LISTED RECORDS:
#####
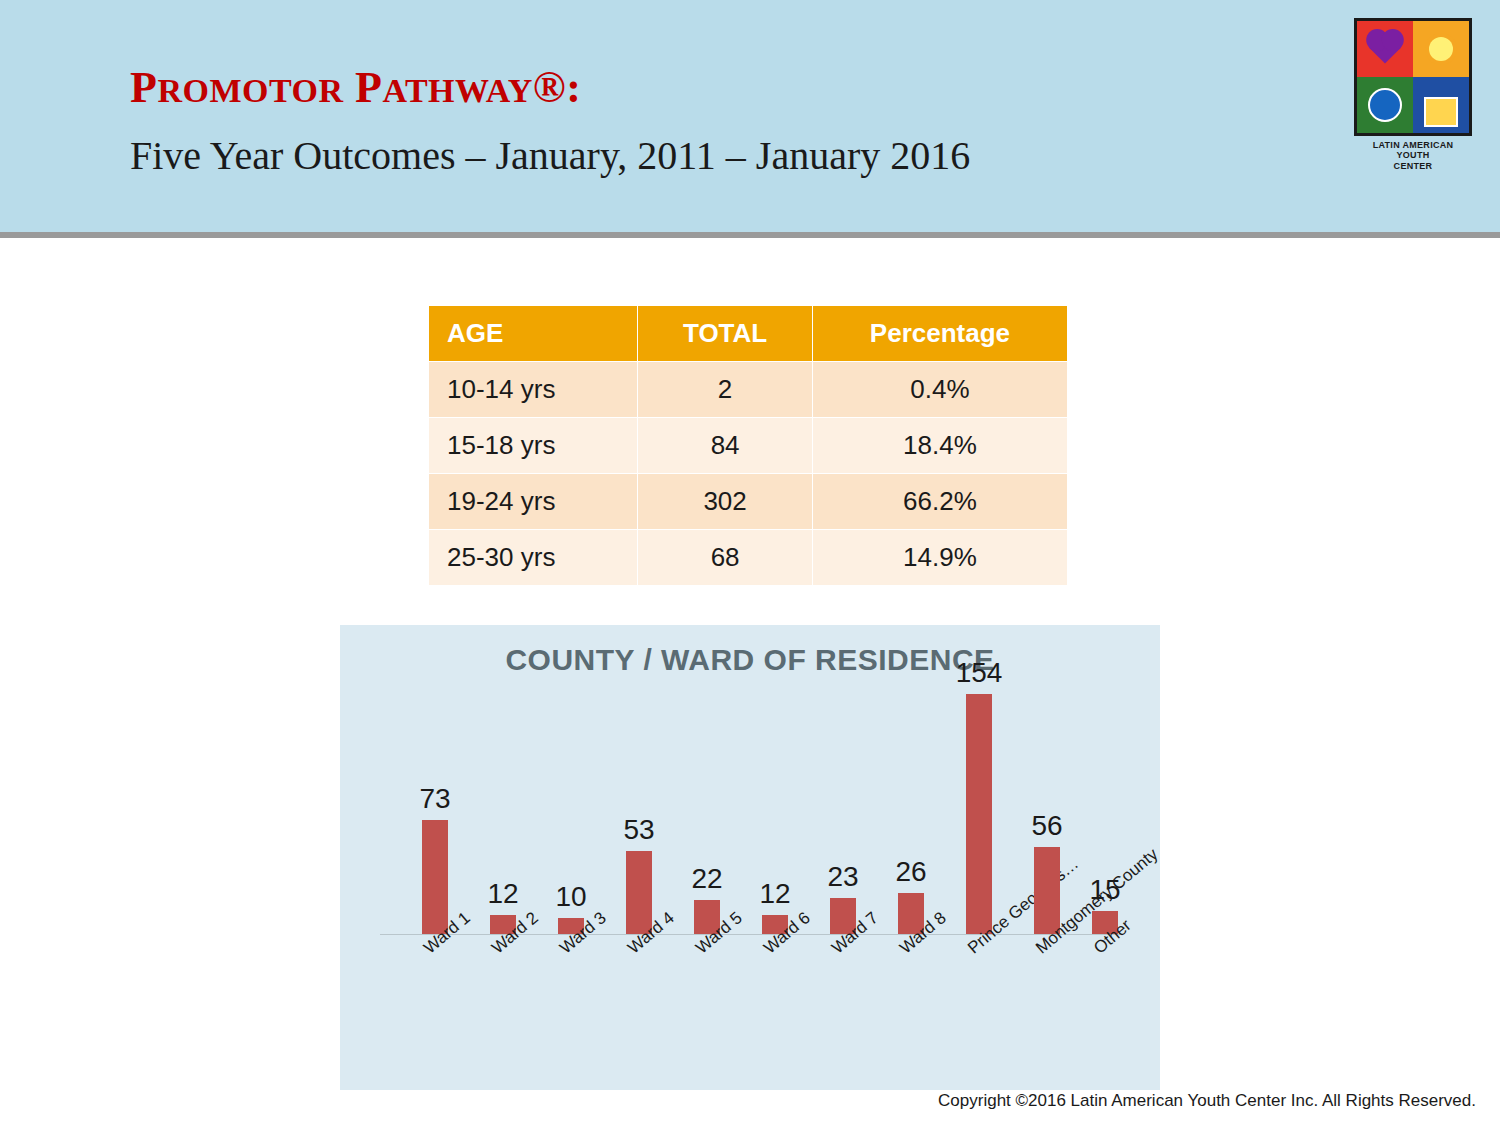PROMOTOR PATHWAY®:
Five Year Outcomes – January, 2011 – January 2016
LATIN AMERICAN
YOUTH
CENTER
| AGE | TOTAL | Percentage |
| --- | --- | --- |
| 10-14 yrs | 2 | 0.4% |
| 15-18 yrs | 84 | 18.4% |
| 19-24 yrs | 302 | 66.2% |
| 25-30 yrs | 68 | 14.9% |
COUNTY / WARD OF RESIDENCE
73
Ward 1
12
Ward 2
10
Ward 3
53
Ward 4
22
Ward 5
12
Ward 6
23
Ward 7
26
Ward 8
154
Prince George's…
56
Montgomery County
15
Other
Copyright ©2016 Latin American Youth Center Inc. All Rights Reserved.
#####
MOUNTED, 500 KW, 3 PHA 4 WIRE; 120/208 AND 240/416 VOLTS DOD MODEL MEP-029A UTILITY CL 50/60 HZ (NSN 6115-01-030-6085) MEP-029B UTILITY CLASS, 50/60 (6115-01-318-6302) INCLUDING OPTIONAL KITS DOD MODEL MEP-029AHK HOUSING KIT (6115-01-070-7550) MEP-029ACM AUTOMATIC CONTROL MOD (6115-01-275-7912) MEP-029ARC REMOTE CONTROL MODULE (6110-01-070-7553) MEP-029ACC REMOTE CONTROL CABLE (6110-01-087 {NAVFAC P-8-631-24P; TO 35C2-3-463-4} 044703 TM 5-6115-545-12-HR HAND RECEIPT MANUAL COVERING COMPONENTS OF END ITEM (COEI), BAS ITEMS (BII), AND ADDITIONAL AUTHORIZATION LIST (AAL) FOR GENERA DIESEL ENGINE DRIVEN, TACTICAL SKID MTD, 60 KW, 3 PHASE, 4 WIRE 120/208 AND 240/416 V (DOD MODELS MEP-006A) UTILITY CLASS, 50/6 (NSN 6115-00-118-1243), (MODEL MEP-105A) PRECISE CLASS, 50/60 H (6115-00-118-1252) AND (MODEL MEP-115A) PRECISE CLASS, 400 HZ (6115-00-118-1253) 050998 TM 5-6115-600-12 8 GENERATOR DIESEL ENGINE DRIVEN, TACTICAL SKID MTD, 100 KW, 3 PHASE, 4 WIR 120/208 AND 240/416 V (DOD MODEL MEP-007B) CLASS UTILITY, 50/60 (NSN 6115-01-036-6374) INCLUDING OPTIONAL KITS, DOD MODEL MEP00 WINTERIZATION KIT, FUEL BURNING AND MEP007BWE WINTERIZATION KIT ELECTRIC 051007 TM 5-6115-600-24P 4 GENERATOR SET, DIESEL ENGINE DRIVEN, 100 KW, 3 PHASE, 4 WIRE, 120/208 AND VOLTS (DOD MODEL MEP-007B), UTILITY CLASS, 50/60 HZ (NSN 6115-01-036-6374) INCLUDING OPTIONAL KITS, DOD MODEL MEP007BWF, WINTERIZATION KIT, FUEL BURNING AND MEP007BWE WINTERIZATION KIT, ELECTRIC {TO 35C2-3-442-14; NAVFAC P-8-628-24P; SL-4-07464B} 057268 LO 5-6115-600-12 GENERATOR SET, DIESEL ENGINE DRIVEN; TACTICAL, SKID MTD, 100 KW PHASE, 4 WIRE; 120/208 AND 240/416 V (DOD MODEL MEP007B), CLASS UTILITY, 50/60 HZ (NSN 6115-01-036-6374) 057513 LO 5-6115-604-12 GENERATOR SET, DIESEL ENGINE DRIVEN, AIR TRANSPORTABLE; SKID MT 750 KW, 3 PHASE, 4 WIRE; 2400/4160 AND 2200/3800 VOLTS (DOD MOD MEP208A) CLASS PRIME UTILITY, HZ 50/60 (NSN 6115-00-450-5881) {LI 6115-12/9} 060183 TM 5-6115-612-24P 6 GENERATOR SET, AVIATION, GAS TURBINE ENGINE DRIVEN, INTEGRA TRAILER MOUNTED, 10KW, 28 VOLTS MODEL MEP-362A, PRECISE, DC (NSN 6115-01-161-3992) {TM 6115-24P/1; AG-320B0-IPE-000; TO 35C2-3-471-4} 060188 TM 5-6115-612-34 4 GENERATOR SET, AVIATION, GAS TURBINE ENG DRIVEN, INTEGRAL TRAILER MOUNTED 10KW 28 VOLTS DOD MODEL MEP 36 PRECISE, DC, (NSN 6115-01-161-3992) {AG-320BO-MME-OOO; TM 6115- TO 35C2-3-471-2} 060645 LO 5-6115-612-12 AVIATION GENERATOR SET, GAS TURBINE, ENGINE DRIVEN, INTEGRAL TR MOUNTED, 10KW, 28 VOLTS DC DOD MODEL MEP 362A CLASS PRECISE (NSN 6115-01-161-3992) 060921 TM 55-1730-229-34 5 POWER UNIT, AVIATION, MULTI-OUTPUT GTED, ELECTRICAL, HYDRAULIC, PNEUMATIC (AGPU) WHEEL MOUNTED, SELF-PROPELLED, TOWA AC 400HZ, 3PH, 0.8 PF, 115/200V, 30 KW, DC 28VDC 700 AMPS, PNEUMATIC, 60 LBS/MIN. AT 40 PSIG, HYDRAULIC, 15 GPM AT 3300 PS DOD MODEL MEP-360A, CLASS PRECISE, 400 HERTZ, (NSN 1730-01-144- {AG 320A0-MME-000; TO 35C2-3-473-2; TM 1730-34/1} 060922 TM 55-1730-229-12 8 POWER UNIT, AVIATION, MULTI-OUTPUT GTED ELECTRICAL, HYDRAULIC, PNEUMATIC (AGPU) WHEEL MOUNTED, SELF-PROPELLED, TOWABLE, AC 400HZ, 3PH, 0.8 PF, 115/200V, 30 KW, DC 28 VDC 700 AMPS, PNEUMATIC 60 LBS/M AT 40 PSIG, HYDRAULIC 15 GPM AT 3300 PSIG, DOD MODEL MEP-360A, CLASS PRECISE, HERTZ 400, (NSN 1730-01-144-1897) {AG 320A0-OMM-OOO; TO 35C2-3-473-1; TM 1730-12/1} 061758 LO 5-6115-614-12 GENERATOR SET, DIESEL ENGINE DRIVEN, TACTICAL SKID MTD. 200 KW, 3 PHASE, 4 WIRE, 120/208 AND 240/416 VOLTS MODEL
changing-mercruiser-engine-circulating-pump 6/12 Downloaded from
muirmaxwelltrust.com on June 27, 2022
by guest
#####
WHAT IS BEING ASKED:
Will you return exactly the lines above from the one with "Five Year Outcomes" down to the one with "Copyright ©2016 Latin", counting both as part of the range?

WRITTEN RESPONSE:
Five Year Outcomes – January, 2011 – January 2016
LATIN AMERICAN
YOUTH
CENTER
| AGE | TOTAL | Percentage |
| --- | --- | --- |
| 10-14 yrs | 2 | 0.4% |
| 15-18 yrs | 84 | 18.4% |
| 19-24 yrs | 302 | 66.2% |
| 25-30 yrs | 68 | 14.9% |
COUNTY / WARD OF RESIDENCE
73
Ward 1
12
Ward 2
10
Ward 3
53
Ward 4
22
Ward 5
12
Ward 6
23
Ward 7
26
Ward 8
154
Prince George's…
56
Montgomery County
15
Other
Copyright ©2016 Latin American Youth Center Inc. All Rights Reserved.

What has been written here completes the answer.